▶ [WORK INSTRUCTIONS]: Nothing but an exact reprint of the records is to be returned.

▶ [DATA FOR ANALYSIS]:
#####
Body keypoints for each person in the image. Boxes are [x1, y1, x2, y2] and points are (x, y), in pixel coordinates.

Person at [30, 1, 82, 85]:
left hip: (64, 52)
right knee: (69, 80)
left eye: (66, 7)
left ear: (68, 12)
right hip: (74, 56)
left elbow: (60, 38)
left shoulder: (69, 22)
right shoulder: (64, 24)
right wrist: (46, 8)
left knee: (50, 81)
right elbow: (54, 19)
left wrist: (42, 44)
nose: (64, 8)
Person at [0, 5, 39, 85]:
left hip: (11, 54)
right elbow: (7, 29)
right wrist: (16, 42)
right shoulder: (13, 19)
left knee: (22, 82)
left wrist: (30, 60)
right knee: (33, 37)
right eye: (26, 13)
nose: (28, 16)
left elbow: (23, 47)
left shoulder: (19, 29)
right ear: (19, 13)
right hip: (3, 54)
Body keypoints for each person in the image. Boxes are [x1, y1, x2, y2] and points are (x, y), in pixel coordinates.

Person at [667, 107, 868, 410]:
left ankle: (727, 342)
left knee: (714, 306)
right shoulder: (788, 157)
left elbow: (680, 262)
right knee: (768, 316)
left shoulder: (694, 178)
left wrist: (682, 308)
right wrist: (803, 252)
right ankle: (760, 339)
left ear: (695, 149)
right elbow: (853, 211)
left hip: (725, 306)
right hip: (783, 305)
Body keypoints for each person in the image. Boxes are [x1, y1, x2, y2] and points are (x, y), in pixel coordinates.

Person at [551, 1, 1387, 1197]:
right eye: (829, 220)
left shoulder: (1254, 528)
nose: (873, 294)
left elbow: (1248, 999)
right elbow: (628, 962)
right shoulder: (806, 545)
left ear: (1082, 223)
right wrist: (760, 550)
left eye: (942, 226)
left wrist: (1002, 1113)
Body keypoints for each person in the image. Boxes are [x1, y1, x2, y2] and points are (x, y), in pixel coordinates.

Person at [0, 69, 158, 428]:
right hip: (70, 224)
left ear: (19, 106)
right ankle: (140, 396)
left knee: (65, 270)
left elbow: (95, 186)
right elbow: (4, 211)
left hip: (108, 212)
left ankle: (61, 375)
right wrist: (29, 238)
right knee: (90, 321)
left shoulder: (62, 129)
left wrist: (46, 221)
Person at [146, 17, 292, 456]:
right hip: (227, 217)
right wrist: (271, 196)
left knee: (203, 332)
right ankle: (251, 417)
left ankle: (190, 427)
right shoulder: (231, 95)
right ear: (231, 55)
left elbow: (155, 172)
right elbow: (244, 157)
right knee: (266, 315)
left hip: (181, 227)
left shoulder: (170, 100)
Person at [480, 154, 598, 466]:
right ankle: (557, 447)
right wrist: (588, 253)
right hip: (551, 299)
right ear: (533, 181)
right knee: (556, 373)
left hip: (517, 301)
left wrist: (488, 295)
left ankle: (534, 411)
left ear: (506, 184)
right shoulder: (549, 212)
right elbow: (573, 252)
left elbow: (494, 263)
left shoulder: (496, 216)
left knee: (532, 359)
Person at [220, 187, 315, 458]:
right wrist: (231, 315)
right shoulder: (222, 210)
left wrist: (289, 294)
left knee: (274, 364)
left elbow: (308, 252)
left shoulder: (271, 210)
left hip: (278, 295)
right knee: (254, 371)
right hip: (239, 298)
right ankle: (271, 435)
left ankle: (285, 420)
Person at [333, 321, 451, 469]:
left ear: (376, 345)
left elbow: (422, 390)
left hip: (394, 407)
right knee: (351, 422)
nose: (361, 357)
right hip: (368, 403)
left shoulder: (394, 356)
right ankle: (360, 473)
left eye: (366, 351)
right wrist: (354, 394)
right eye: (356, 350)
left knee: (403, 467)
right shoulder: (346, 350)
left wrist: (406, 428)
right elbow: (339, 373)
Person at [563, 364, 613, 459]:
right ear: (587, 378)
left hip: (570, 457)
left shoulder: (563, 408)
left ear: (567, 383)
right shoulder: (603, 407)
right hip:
#####
▶ [EXPECTED ANSWER]:
Body keypoints for each person in the image. Boxes are [x1, y1, x2, y2] and points are (x, y), in pixel coordinates.

Person at [30, 1, 82, 85]:
left hip: (64, 52)
right knee: (69, 80)
left eye: (66, 7)
left ear: (68, 12)
right hip: (74, 56)
left elbow: (60, 38)
left shoulder: (69, 22)
right shoulder: (64, 24)
right wrist: (46, 8)
left knee: (50, 81)
right elbow: (54, 19)
left wrist: (42, 44)
nose: (64, 8)
Person at [0, 5, 39, 85]:
left hip: (11, 54)
right elbow: (7, 29)
right wrist: (16, 42)
right shoulder: (13, 19)
left knee: (22, 82)
left wrist: (30, 60)
right knee: (33, 37)
right eye: (26, 13)
nose: (28, 16)
left elbow: (23, 47)
left shoulder: (19, 29)
right ear: (19, 13)
right hip: (3, 54)
Body keypoints for each person in the image. Boxes are [x1, y1, x2, y2] and points are (x, y), in pixel coordinates.

Person at [667, 107, 868, 410]:
left ankle: (727, 342)
left knee: (714, 306)
right shoulder: (788, 157)
left elbow: (680, 262)
right knee: (768, 316)
left shoulder: (694, 178)
left wrist: (682, 308)
right wrist: (803, 252)
right ankle: (760, 339)
left ear: (695, 149)
right elbow: (853, 211)
left hip: (725, 306)
right hip: (783, 305)
Body keypoints for each person in the image. Boxes are [x1, y1, x2, y2] and points are (x, y), in pixel coordinates.

Person at [551, 1, 1387, 1197]:
right eye: (829, 220)
left shoulder: (1254, 528)
nose: (873, 294)
left elbow: (1248, 999)
right elbow: (628, 962)
right shoulder: (806, 545)
left ear: (1082, 223)
right wrist: (760, 550)
left eye: (942, 226)
left wrist: (1002, 1113)
Body keypoints for each person in the image. Boxes are [x1, y1, x2, y2] and points are (x, y), in pixel coordinates.

Person at [0, 69, 158, 428]:
right hip: (70, 224)
left ear: (19, 106)
right ankle: (140, 396)
left knee: (65, 270)
left elbow: (95, 186)
right elbow: (4, 211)
left hip: (108, 212)
left ankle: (61, 375)
right wrist: (29, 238)
right knee: (90, 321)
left shoulder: (62, 129)
left wrist: (46, 221)
Person at [146, 17, 292, 456]:
right hip: (227, 217)
right wrist: (271, 196)
left knee: (203, 332)
right ankle: (251, 417)
left ankle: (190, 427)
right shoulder: (231, 95)
right ear: (231, 55)
left elbow: (155, 172)
right elbow: (244, 157)
right knee: (266, 315)
left hip: (181, 227)
left shoulder: (170, 100)
Person at [480, 154, 598, 466]:
right ankle: (557, 447)
right wrist: (588, 253)
right hip: (551, 299)
right ear: (533, 181)
right knee: (556, 373)
left hip: (517, 301)
left wrist: (488, 295)
left ankle: (534, 411)
left ear: (506, 184)
right shoulder: (549, 212)
right elbow: (573, 252)
left elbow: (494, 263)
left shoulder: (496, 216)
left knee: (532, 359)
Person at [220, 187, 315, 458]:
right wrist: (231, 315)
right shoulder: (222, 210)
left wrist: (289, 294)
left knee: (274, 364)
left elbow: (308, 252)
left shoulder: (271, 210)
left hip: (278, 295)
right knee: (254, 371)
right hip: (239, 298)
right ankle: (271, 435)
left ankle: (285, 420)
Person at [333, 321, 451, 469]:
left ear: (376, 345)
left elbow: (422, 390)
left hip: (394, 407)
right knee: (351, 422)
nose: (361, 357)
right hip: (368, 403)
left shoulder: (394, 356)
right ankle: (360, 473)
left eye: (366, 351)
right wrist: (354, 394)
right eye: (356, 350)
left knee: (403, 467)
right shoulder: (346, 350)
left wrist: (406, 428)
right elbow: (339, 373)
Person at [563, 364, 613, 459]:
right ear: (587, 378)
left hip: (570, 457)
left shoulder: (563, 408)
left ear: (567, 383)
right shoulder: (603, 407)
right hip:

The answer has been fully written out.